Recorded information:
________________
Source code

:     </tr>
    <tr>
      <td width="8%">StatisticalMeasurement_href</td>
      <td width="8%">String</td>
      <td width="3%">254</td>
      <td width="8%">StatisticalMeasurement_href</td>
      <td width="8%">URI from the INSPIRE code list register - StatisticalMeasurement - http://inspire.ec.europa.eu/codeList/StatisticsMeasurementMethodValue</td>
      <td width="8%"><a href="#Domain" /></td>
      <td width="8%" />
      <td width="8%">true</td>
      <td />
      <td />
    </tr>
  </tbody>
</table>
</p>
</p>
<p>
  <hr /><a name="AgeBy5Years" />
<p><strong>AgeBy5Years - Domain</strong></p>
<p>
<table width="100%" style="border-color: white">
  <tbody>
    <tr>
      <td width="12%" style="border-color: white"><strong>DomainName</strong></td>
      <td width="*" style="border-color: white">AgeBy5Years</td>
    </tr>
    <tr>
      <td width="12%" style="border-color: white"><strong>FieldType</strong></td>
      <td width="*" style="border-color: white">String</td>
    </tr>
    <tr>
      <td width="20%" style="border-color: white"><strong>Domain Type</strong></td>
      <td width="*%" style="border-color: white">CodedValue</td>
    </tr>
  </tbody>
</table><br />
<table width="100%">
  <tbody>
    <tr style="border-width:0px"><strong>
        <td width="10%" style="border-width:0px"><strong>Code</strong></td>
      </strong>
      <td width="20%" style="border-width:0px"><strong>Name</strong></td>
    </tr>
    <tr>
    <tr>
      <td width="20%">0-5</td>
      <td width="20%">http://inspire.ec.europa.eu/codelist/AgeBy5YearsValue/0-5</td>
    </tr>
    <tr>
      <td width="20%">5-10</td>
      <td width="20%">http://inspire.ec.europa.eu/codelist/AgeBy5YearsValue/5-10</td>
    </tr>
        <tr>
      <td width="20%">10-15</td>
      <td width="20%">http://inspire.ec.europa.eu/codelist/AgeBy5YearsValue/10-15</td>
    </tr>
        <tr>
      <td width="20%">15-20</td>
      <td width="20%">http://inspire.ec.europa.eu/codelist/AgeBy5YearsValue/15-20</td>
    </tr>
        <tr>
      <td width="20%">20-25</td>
________________
Goal of the exercise:
Quote the listing in full, please, keeping every line exact.

Response:
Source code

:     </tr>
    <tr>
      <td width="8%">StatisticalMeasurement_href</td>
      <td width="8%">String</td>
      <td width="3%">254</td>
      <td width="8%">StatisticalMeasurement_href</td>
      <td width="8%">URI from the INSPIRE code list register - StatisticalMeasurement - http://inspire.ec.europa.eu/codeList/StatisticsMeasurementMethodValue</td>
      <td width="8%"><a href="#Domain" /></td>
      <td width="8%" />
      <td width="8%">true</td>
      <td />
      <td />
    </tr>
  </tbody>
</table>
</p>
</p>
<p>
  <hr /><a name="AgeBy5Years" />
<p><strong>AgeBy5Years - Domain</strong></p>
<p>
<table width="100%" style="border-color: white">
  <tbody>
    <tr>
      <td width="12%" style="border-color: white"><strong>DomainName</strong></td>
      <td width="*" style="border-color: white">AgeBy5Years</td>
    </tr>
    <tr>
      <td width="12%" style="border-color: white"><strong>FieldType</strong></td>
      <td width="*" style="border-color: white">String</td>
    </tr>
    <tr>
      <td width="20%" style="border-color: white"><strong>Domain Type</strong></td>
      <td width="*%" style="border-color: white">CodedValue</td>
    </tr>
  </tbody>
</table><br />
<table width="100%">
  <tbody>
    <tr style="border-width:0px"><strong>
        <td width="10%" style="border-width:0px"><strong>Code</strong></td>
      </strong>
      <td width="20%" style="border-width:0px"><strong>Name</strong></td>
    </tr>
    <tr>
    <tr>
      <td width="20%">0-5</td>
      <td width="20%">http://inspire.ec.europa.eu/codelist/AgeBy5YearsValue/0-5</td>
    </tr>
    <tr>
      <td width="20%">5-10</td>
      <td width="20%">http://inspire.ec.europa.eu/codelist/AgeBy5YearsValue/5-10</td>
    </tr>
        <tr>
      <td width="20%">10-15</td>
      <td width="20%">http://inspire.ec.europa.eu/codelist/AgeBy5YearsValue/10-15</td>
    </tr>
        <tr>
      <td width="20%">15-20</td>
      <td width="20%">http://inspire.ec.europa.eu/codelist/AgeBy5YearsValue/15-20</td>
    </tr>
        <tr>
      <td width="20%">20-25</td>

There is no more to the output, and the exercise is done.